Table 2. Experimental results
Table 3. Wilcoxon pairwise signed rank tests. (+) ( (−) ) indicates that the second (first) model wins. The results are highlighted in bold if the difference is statistically significant (at p-value = 0.05). The tests have been performed by considering the results obtained with both hierarchical softmax and SGNS skip-gram models.

Table 2 presents the main results. In general, the experiments show that best results are obtained combining textual information with hyperlink structure. This is more evident for Illinois and Oxford websites, where content and hyperlinks structure codify complementary information for clustering purpose. However, for the Stanford website using the textual information decreases the clustering performance. The importance of combining content and hyperlink structure is confirmed by the Wilcoxon signed Rank test (see Table 3). This behaviour is quite uniform for all the evaluation measures considered.

For the last research question, results do not show a statistical contribution in the use of web lists for clustering purpose (see Table 3). This because analyzed websites are very well structured and poor of noisy links. This can be observed in Table 1, where there is not a valuable difference in terms of edges number between the real web graph and the one extracted using web lists. However, as expected the Completeness is higher for Comb-Lists, confirming that clusters have higher “precision” in the case of crawling based on web lists.
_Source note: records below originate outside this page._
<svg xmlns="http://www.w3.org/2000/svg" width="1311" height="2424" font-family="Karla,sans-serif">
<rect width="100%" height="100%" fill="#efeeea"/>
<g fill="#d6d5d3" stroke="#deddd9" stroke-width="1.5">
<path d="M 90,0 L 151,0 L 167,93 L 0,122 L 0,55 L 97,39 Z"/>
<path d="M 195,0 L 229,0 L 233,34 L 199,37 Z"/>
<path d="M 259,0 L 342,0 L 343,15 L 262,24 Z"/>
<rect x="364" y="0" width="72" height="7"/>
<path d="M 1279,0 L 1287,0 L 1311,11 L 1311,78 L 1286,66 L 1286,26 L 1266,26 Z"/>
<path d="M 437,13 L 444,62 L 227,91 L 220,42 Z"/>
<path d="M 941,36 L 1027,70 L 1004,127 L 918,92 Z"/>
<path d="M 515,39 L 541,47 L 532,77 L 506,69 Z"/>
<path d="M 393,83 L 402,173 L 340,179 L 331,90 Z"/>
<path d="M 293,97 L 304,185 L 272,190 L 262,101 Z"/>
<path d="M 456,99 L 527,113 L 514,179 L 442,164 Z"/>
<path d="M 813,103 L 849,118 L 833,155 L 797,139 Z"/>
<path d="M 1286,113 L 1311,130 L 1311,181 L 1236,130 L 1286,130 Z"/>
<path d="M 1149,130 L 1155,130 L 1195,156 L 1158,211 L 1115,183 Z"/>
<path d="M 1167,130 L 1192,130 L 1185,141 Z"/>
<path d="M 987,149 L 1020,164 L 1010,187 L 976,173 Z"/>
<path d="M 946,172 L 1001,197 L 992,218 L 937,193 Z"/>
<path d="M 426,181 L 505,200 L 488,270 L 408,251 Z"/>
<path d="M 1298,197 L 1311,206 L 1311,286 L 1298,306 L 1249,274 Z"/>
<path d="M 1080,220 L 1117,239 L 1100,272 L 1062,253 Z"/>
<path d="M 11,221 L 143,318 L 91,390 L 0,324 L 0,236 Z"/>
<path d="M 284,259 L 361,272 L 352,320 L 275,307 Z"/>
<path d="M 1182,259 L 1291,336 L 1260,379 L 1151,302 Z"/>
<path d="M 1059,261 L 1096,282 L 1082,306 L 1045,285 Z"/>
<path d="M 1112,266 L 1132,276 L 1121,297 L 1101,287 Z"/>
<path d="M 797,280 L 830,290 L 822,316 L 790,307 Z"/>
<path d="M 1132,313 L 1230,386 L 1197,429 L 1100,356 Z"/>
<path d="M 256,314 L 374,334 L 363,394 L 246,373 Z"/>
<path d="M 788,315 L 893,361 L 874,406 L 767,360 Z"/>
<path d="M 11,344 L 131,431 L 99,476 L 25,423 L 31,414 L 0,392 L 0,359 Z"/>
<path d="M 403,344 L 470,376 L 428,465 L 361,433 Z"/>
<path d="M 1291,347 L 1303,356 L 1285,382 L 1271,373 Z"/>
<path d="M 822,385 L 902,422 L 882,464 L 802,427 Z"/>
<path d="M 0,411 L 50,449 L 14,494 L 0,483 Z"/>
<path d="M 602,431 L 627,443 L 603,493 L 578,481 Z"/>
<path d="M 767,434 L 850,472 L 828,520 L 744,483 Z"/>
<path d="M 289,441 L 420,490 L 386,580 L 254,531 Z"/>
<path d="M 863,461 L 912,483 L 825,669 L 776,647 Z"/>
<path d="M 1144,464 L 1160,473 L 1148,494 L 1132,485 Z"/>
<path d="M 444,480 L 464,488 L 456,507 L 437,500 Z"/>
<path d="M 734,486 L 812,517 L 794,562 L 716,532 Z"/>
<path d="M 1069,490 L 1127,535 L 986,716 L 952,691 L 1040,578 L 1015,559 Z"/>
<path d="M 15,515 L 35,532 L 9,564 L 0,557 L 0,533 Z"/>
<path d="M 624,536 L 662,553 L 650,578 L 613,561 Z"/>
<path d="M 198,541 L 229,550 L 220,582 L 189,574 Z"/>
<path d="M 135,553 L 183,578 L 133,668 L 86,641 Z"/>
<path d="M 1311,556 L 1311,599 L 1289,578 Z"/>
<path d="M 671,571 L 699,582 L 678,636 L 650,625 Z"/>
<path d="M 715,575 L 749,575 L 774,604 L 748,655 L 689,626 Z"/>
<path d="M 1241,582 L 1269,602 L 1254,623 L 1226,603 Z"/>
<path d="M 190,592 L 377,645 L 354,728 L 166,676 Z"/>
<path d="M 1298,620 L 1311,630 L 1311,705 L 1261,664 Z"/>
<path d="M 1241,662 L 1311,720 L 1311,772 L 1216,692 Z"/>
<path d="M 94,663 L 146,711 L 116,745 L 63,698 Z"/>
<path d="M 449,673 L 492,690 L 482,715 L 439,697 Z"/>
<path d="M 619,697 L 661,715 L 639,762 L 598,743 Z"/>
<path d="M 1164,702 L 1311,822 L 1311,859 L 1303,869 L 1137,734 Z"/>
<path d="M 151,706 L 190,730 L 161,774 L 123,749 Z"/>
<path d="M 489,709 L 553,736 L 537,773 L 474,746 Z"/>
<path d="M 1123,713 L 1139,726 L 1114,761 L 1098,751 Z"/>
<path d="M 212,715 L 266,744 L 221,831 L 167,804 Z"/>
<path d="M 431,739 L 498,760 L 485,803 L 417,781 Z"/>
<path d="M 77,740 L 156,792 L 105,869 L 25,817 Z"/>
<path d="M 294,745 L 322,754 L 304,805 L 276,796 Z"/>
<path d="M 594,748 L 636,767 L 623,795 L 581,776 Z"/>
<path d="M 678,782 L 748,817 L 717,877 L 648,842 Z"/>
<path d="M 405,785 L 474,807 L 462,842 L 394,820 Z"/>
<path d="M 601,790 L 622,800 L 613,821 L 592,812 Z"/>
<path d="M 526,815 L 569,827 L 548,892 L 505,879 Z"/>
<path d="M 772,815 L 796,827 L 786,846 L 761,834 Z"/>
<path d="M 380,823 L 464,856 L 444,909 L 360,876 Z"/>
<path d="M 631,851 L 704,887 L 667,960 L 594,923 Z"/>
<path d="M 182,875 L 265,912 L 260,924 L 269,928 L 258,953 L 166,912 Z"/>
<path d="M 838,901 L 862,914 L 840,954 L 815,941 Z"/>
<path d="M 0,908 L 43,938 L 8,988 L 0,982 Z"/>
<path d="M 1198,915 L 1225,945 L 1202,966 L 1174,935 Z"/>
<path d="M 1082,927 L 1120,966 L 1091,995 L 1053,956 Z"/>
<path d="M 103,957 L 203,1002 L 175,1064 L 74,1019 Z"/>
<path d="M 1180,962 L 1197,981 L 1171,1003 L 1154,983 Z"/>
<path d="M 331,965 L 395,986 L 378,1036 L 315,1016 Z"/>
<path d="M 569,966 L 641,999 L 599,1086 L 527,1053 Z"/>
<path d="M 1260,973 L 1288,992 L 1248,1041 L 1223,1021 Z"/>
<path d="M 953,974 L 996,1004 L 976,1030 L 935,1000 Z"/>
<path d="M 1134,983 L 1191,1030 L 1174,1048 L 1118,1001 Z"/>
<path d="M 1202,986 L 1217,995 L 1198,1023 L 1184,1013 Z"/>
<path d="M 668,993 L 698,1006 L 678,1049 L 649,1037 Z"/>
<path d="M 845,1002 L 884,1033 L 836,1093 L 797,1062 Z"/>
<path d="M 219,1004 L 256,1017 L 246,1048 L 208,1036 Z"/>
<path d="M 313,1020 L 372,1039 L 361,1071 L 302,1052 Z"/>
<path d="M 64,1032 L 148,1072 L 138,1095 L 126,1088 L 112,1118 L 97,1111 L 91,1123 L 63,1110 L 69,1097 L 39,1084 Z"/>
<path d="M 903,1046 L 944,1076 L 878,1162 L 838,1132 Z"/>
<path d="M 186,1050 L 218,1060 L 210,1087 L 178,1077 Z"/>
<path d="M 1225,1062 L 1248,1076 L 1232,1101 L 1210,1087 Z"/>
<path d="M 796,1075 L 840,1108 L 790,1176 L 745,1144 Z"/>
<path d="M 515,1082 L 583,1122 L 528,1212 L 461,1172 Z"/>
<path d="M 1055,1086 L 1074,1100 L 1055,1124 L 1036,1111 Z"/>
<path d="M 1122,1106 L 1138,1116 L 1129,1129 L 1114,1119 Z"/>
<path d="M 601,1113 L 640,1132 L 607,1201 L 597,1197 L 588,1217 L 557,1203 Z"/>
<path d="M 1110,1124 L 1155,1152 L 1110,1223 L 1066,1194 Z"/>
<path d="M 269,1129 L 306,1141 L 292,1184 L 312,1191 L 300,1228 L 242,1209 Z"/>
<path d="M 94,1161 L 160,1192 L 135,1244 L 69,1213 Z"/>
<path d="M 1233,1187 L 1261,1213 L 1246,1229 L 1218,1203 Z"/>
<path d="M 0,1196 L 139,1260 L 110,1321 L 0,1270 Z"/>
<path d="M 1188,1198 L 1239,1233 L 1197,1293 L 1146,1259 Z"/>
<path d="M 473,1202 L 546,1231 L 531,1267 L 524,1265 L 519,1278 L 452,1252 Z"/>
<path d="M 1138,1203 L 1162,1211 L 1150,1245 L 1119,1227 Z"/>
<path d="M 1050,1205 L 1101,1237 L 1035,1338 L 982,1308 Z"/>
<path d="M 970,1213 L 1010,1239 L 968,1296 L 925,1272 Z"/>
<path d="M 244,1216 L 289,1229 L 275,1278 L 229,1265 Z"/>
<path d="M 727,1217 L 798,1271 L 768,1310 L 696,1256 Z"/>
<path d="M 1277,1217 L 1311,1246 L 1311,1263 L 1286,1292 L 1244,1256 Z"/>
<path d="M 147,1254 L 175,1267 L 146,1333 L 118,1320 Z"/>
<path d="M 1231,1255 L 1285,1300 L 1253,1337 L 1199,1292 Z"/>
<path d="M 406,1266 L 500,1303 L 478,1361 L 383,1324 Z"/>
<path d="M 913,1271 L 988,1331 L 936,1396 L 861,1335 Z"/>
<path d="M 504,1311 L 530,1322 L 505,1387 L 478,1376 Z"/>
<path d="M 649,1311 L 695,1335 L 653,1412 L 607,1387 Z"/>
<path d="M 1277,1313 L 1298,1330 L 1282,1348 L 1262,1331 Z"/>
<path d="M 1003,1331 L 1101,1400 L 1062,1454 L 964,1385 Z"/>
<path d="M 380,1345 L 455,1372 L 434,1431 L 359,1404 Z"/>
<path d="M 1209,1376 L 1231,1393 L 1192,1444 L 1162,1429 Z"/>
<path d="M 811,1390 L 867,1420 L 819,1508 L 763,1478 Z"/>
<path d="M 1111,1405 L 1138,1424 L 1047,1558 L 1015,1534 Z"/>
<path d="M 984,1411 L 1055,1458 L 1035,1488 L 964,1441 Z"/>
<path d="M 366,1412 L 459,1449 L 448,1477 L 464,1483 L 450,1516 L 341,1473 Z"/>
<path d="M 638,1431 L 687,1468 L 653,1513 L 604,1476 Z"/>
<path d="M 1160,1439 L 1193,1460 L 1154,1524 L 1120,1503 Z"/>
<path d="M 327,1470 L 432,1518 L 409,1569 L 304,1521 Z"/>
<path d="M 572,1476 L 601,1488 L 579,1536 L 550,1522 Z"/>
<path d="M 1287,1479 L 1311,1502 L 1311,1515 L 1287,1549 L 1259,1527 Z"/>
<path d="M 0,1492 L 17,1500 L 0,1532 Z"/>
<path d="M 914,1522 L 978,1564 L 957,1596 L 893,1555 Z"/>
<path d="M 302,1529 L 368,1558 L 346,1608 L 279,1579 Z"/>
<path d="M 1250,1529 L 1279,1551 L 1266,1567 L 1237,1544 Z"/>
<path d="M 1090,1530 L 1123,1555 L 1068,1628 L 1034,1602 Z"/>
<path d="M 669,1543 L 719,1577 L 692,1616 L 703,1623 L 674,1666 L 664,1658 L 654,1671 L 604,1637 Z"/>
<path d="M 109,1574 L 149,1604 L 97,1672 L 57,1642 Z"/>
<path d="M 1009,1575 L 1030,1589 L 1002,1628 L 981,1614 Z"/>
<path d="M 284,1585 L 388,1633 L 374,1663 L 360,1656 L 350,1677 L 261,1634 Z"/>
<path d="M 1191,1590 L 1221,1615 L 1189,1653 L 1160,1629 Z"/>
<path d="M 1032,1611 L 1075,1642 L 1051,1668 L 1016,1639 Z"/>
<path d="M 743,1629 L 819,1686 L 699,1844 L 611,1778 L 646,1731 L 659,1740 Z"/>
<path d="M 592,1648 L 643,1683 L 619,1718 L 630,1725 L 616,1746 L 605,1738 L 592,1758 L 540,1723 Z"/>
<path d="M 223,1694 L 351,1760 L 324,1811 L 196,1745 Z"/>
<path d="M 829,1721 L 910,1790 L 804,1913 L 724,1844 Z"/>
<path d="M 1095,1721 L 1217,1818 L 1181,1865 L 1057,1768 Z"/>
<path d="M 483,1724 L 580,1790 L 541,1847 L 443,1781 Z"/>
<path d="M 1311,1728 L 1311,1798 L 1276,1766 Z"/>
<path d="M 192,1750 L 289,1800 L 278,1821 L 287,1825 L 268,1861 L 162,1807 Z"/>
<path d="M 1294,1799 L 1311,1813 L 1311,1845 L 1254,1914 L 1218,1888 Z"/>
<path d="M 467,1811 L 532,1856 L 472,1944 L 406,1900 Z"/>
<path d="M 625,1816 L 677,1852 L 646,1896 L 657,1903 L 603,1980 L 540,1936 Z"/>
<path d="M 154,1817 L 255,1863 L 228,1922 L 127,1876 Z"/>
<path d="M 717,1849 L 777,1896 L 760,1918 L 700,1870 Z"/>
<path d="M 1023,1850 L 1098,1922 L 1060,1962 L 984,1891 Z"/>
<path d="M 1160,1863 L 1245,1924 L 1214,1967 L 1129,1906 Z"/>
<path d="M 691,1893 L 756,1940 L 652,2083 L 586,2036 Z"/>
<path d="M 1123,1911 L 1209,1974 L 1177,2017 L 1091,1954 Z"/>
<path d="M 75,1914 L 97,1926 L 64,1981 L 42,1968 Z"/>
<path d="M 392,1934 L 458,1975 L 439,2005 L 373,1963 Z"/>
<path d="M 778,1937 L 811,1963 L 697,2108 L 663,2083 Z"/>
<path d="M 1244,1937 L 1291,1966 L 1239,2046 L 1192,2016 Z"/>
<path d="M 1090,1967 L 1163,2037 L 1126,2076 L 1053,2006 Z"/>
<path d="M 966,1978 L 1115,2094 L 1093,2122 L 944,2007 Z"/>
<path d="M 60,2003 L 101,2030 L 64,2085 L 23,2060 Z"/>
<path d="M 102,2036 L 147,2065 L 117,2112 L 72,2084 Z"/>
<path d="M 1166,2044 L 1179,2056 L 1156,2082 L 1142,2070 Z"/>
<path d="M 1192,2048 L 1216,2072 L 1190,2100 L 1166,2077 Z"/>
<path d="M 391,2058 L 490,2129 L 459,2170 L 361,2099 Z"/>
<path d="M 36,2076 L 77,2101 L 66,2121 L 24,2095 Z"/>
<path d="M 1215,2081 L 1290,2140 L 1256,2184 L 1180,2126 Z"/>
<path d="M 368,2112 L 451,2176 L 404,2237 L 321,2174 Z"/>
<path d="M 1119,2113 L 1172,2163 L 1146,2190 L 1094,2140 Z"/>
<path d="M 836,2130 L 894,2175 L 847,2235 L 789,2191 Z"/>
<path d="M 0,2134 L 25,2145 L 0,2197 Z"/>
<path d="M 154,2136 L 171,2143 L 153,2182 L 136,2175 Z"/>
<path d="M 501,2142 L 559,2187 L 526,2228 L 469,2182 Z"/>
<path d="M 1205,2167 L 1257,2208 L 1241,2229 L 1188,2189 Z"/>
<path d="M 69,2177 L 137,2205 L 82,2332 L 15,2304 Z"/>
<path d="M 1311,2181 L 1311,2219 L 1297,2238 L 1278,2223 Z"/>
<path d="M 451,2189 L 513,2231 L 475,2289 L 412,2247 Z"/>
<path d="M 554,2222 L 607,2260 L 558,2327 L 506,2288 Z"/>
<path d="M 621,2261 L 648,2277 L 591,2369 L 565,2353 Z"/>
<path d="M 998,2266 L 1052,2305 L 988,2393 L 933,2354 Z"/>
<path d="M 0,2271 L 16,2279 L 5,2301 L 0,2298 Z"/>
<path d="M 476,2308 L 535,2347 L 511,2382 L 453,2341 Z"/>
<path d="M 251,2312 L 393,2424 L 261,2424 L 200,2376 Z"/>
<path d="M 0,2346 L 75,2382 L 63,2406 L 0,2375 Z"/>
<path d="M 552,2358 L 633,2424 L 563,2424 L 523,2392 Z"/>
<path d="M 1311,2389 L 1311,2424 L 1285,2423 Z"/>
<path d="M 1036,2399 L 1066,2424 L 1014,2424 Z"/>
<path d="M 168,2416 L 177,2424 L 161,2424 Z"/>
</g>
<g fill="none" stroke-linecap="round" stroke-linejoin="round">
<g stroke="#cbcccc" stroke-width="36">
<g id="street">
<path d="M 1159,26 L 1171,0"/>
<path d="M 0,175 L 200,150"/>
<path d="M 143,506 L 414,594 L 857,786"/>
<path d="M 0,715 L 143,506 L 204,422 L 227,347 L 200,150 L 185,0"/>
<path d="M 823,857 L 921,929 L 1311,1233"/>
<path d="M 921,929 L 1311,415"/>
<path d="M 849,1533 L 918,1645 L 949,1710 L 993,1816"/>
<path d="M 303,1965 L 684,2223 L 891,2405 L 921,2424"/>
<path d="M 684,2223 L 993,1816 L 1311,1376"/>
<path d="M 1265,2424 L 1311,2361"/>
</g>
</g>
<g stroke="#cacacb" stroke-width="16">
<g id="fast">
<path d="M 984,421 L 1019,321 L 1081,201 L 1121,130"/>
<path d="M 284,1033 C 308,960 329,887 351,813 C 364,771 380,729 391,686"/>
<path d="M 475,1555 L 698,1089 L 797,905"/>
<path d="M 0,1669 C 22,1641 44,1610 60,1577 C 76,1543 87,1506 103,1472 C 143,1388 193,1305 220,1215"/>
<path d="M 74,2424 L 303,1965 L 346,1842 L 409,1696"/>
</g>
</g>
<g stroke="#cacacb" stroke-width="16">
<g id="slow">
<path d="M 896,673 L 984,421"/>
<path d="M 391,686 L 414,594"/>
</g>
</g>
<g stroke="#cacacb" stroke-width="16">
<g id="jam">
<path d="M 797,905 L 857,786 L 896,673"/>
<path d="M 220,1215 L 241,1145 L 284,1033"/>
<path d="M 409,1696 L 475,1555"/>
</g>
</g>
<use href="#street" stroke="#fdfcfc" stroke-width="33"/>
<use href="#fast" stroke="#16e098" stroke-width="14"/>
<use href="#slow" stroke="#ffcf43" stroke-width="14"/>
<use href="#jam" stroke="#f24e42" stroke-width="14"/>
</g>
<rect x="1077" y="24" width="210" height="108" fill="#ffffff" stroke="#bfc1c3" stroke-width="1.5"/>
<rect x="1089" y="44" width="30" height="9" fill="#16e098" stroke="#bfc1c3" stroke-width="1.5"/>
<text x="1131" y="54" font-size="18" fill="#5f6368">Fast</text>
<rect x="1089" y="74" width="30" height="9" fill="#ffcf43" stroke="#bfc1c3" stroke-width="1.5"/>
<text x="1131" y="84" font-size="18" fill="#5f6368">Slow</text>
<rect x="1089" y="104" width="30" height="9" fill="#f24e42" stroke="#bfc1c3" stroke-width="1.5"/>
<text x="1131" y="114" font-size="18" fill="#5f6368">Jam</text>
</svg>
4 Conclusions and Future Works

In this paper, we have presented a new method which combines information about content, web page structure and hyperlink structure in a single vector space representation which can be used by any traditional and best-performing clustering algorithms. Experiments results show that content and hyperlink structure of web pages provide different and complementary information which can improve the efficacy of clustering algorithms. Moreover, experiments do not show statistical differences between results which use web lists and results obtained ignoring web page structure. As feature work we will run our algorithm on different domains and less structured websites in the way to observe whether web lists are really useless in the web page clustering process.